La garde-robe de Manneken-Pis est constituée de costumes conçus pour être portés sur une fontaine en plein air. Cela fait d’elle une collection muséale tout à fait atypique. Les habits sont donc soumis aux intempéries, aux éclaboussures, parfois même au vandalisme. Autant de difficultés à prendre en compte pour sa conservation à long terme. Après sa sortie à la fontaine, l’habit est soigneusement séché afin d’éviter les moisissures et, si nécessaire, légèrement nettoyé et consolidé avant d’être rangé.

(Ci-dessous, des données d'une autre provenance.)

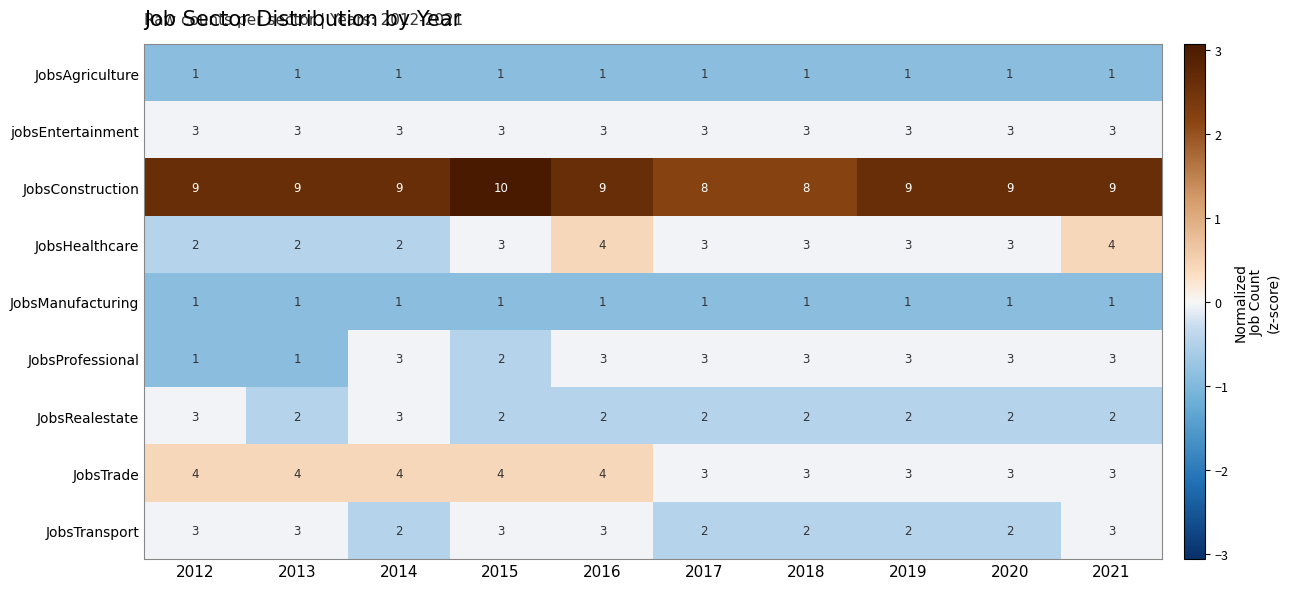

The value of JobsProfessional at 2018 is 4. True or false?

False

Pour le conserver le mieux possible dans les réserves du musée, les différentes parties de chaque costume sont isolées les unes des autres. Ceci limite les accrocs, la migration des couleurs d’une pièce à l’autre et l’écrasement. Malgré les soins apportés, certains habits se détériorent. Ils sont alors confiés à des professionnels de la restauration textile. La diversité des matériaux utilisés (cuir, métal, bois, plastique, etc.) nécessite des réparations multidisciplinaires. Exceptionnellement, il arrive qu’on remplace un costume par une réplique quand son état ne permet plus sa sortie à la fontaine. Il est alors précieusement conservé dans les réserves du musée.

L’Ordre des Amis de Manneken-Pis

09. L’Ordre des Amis de Manneken-Pis

Créé en 1954, l’Ordre des Amis de Manneken-Pis est la mémoire vivante de la statuette. Comptant une centaine de membres, l’Ordre participe activement au folklore qui entoure le célèbre petit bonhomme : de la consultation pour les candidatures de nouveaux costumes à leur inauguration à la fontaine. À cette occasion, les membres de l’Ordre entonnent l’hymne de Manneken-Pis, dû à Maurice Chevalier, vedette française de l’entre-deux-guerres et de l’après-guerre : « Manneken-Pis, petit gars de Bruxelles…. » Au refrain, Manneken-Pis asperge les spectateurs. Lors de certaines cérémonies, le ketje débite de la bière ou du vin, perpétuant ainsi la tradition des fontaines à boire.

Mais il est où, le vrai ?

10. Mais il est où, le vrai ?

Du 18e au 20e siècle, Manneken-Pis est l’objet de plusieurs vols violents. En 1966, les autorités se décident à en faire faire une copie pour la fontaine et à confier la statuette ancienne au Musée de la Ville sur la Grand-Place. N’hésitez pas à aller admirer ce chef-d’œuvre de près ! Votre ticket d’entrée de la GardeRobe vous donne aussi accès au Musée.